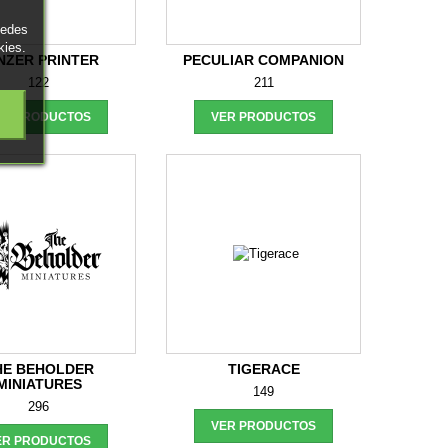
uedes
kies.
NZER PRINTER
PECULIAR COMPANION
122
211
ER PRODUCTOS
VER PRODUCTOS
HE BEHOLDER
TIGERACE
MINIATURES
149
296
VER PRODUCTOS
ER PRODUCTOS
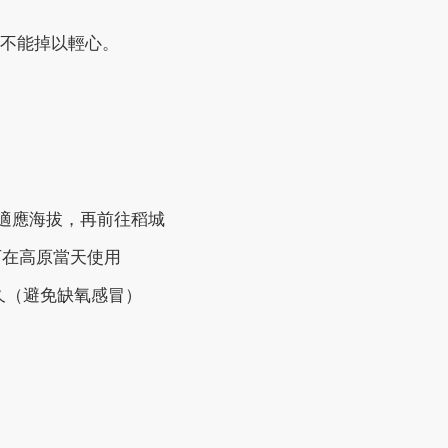
不能掉以輕心。
適應海拔，再前往稻城
可在高原當天使用
久（避免缺氧感冒）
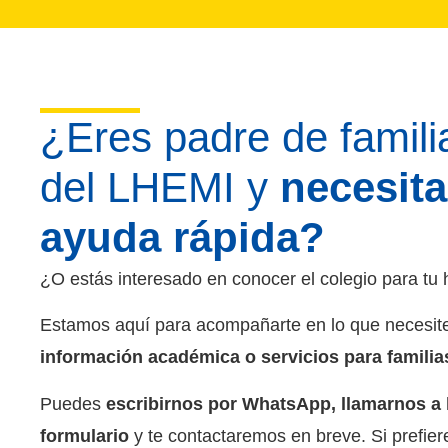
¿Eres padre de famili
del LHEMI y
necesit
ayuda rápida?
¿O estás interesado en conocer el colegio para tu 
Estamos aquí para acompañarte en lo que necesit
información académica o servicios para familia
Puedes
escribirnos por WhatsApp, llamarnos a l
formulario
y te contactaremos en breve. Si prefier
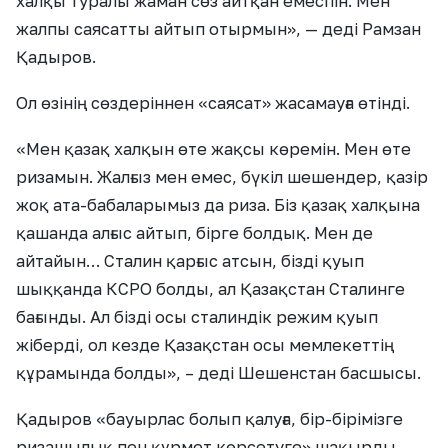
халқы туралы жаман сөз айтқан емеспін. Мен
жалпы саясатты айтып отырмын», — деді Рамзан
Қадыров.
Ол өзінің сөздеріннен «саясат» жасамауға өтінді.
«Мен қазақ халқын өте жақсы көремін. Мен өте
ризамын. Жалғыз мен емес, бүкіл шешендер, қазір
жоқ ата-бабаларымыз да риза. Біз қазақ халқына
қашанда алғыс айтып, бірге болдық. Мен де
айтайын… Сталин қарғыс атсын, бізді қуып
шыққанда КСРО болды, ал Қазақстан Сталинге
бағынды. Ал бізді осы сталиндік режим қуып
жіберді, ол кезде Қазақстан осы мемлекеттің
құрамында болды», – деді Шешенстан басшысы.
Қадыров «бауырлас болып қалуға, бір-бірімізге
ризашылық пен құрмет көрсетуге» шақырды.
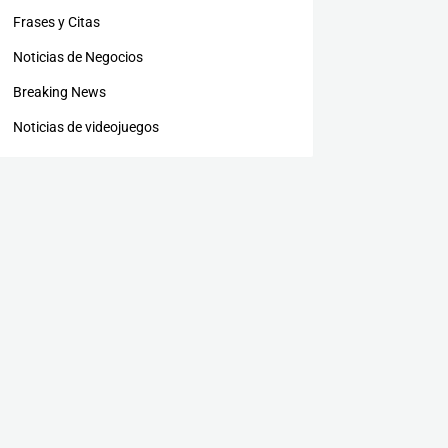
Frases y Citas
Noticias de Negocios
Breaking News
Noticias de videojuegos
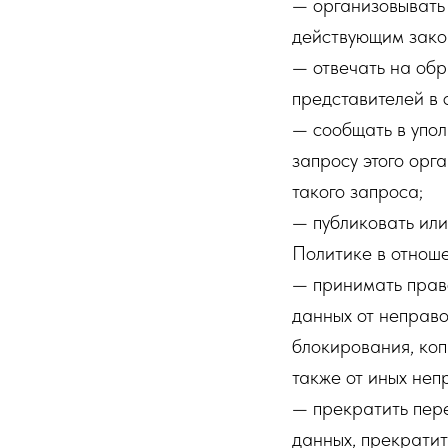
— организовывать 
действующим зако
— отвечать на обр
представителей в 
— сообщать в упол
запросу этого орг
такого запроса;
— публиковать ил
Политике в отнош
— принимать прав
данных от неправо
блокирования, коп
также от иных неп
— прекратить пере
данных, прекратит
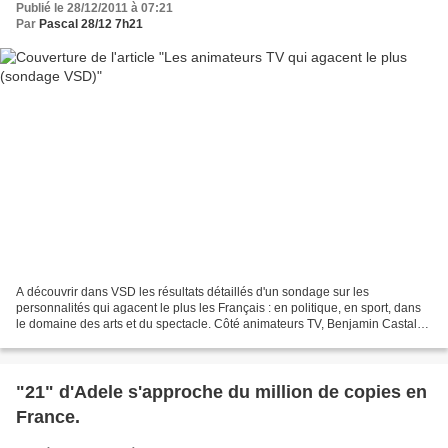
Publié le 28/12/2011 à 07:21
Par
Pascal 28/12 7h21
A découvrir dans VSD les résultats détaillés d'un sondage sur les
personnalités qui agacent le plus les Français : en politique, en sport, dans
le domaine des arts et du spectacle. Côté animateurs TV, Benjamin Castaldi
décroche une peu enviée première...
"21" d'Adele s'approche du million de copies en
France.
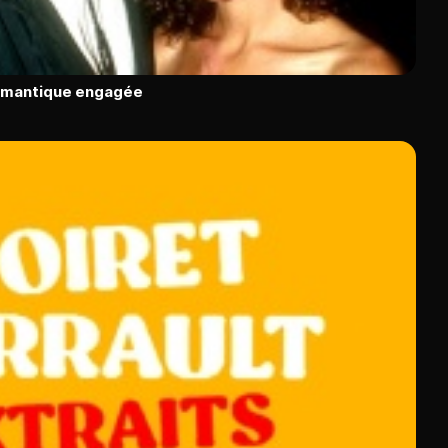
romantique engagée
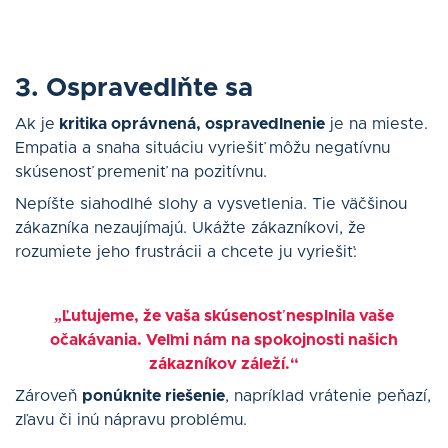
3. Ospravedlňte sa
Ak je
kritika oprávnená, ospravedlnenie
je na mieste.
Empatia a snaha situáciu vyriešiť môžu negatívnu
skúsenosť premeniť na pozitívnu.
Nepíšte siahodlhé slohy a vysvetlenia. Tie väčšinou
zákazníka nezaujímajú. Ukážte zákazníkovi, že
rozumiete jeho frustrácii a chcete ju vyriešiť:
„Ľutujeme, že vaša skúsenosť nesplnila vaše
očakávania. Veľmi nám na spokojnosti našich
zákazníkov záleží.“
Zároveň
ponúknite riešenie
, napríklad vrátenie peňazí,
zľavu či inú nápravu problému.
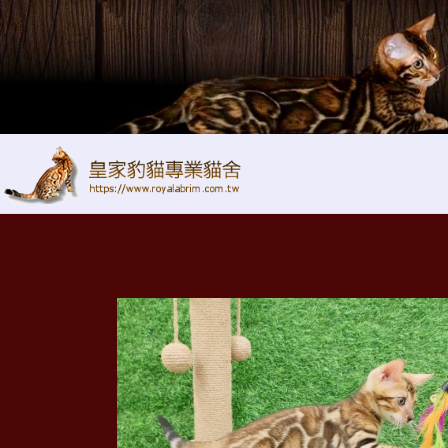
本網站使用 Cookies 為您提供更好的服務。繼續瀏覽本網站，即表示您
接 受
幼貓群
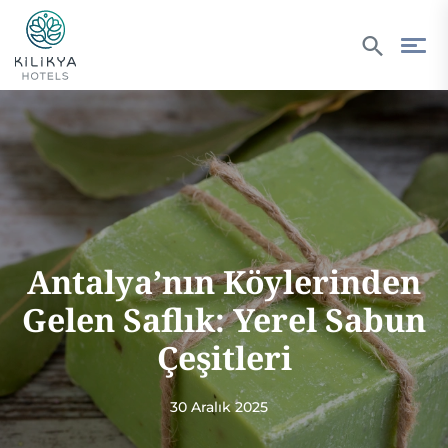
Antalya’nın Köylerinden
Gelen Saflık: Yerel Sabun
Çeşitleri
30 Aralık 2025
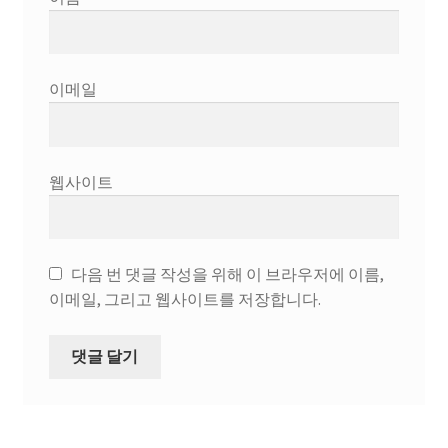
이메일
웹사이트
다음 번 댓글 작성을 위해 이 브라우저에 이름,
이메일, 그리고 웹사이트를 저장합니다.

▸ ASSIGNMENT: The data above holds the lines to copy: start at the one with "жіберді, ол кезде Қазақстан осы мемлекеттің", stop at the one with "Noticias de videojuegos", include both, copy them exactly without pictures, and copy nothing else.

▸ TASK RESULT:
жіберді, ол кезде Қазақстан осы мемлекеттің
құрамында болды», – деді Шешенстан басшысы.
Қадыров «бауырлас болып қалуға, бір-бірімізге
ризашылық пен құрмет көрсетуге» шақырды.
Frases y Citas
Noticias de Negocios
Breaking News
Noticias de videojuegos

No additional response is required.